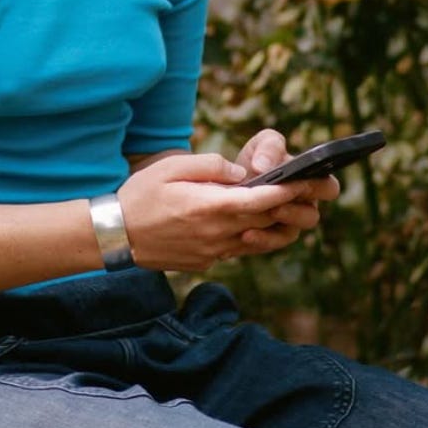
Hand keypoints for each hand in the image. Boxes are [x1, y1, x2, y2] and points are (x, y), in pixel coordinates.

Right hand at [116, 146, 335, 273]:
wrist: (116, 236)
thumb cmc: (140, 195)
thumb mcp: (170, 167)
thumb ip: (209, 165)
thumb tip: (240, 172)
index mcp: (211, 207)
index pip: (261, 200)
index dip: (287, 191)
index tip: (306, 181)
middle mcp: (217, 233)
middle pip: (266, 221)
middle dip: (290, 206)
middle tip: (312, 192)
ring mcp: (213, 251)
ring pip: (257, 240)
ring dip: (275, 225)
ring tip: (290, 209)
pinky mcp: (206, 262)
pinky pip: (238, 250)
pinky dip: (252, 238)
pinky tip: (254, 226)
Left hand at [232, 128, 339, 255]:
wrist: (229, 183)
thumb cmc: (256, 160)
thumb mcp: (262, 144)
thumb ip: (269, 147)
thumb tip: (263, 166)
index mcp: (311, 182)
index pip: (329, 188)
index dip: (321, 187)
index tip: (301, 182)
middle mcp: (304, 206)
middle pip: (311, 216)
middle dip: (295, 210)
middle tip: (277, 203)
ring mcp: (288, 226)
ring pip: (292, 233)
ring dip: (276, 225)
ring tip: (262, 215)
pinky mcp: (270, 239)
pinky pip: (271, 244)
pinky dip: (260, 239)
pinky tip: (245, 234)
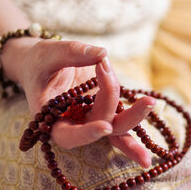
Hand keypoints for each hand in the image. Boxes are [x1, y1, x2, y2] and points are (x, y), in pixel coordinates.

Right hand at [0, 38, 153, 166]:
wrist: (43, 63)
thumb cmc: (39, 61)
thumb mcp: (48, 53)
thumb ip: (72, 53)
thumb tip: (102, 53)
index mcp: (53, 121)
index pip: (69, 136)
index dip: (87, 135)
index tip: (104, 127)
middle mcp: (76, 124)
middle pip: (103, 128)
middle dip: (125, 117)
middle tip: (145, 102)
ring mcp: (94, 117)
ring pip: (118, 125)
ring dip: (136, 116)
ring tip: (151, 102)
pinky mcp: (107, 107)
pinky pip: (124, 113)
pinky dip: (138, 111)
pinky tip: (150, 104)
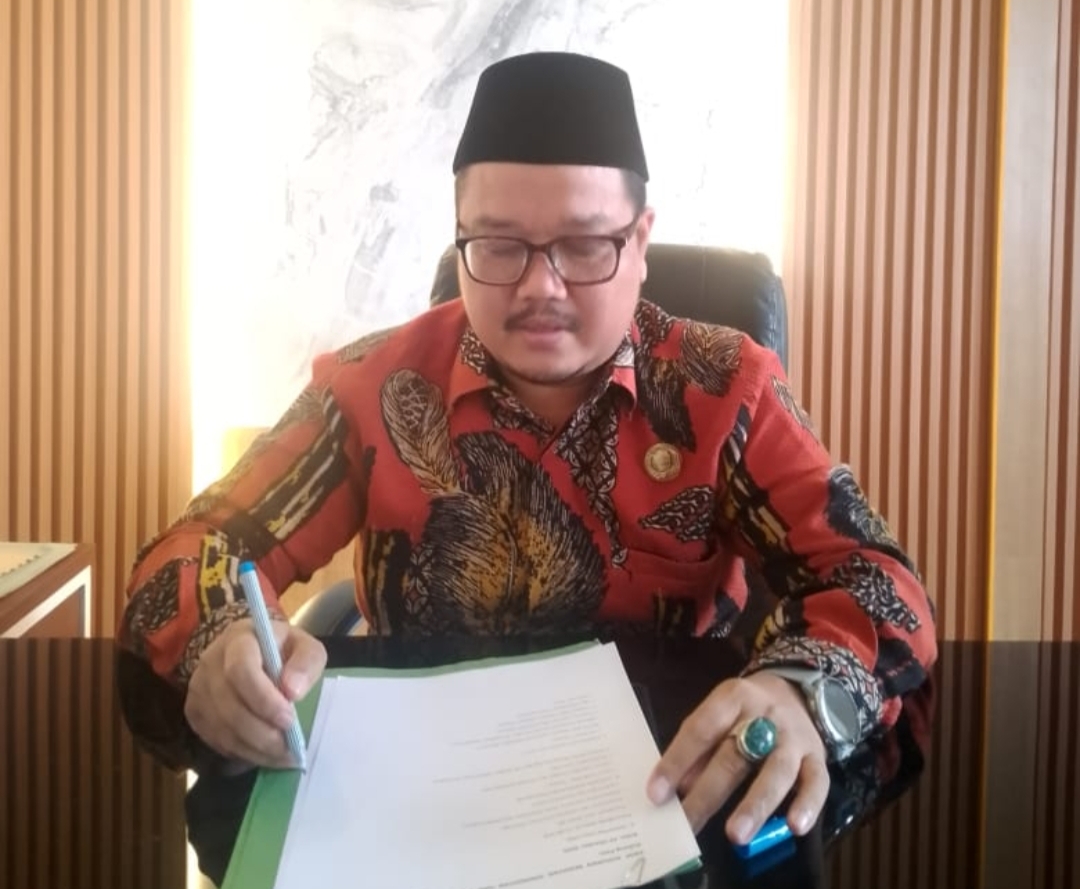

########################################

Start with the first line of the records above and end with the line containing "index mcp: (211, 207)". Output those lines exactly, pictures excluded.

SOLUTION TO THIS EXERCISE:
Hand keypoints for each hand in the image. Boxes are [x1, y1, x2, y2] and points are (x, y), in pixel coordinates.

Right hand at [116, 146, 335, 273]:
wrist: (116, 236)
thumb cmc: (140, 195)
thumb mcp: (170, 167)
thumb ip: (209, 165)
thumb tip: (240, 172)
index mcp: (211, 207)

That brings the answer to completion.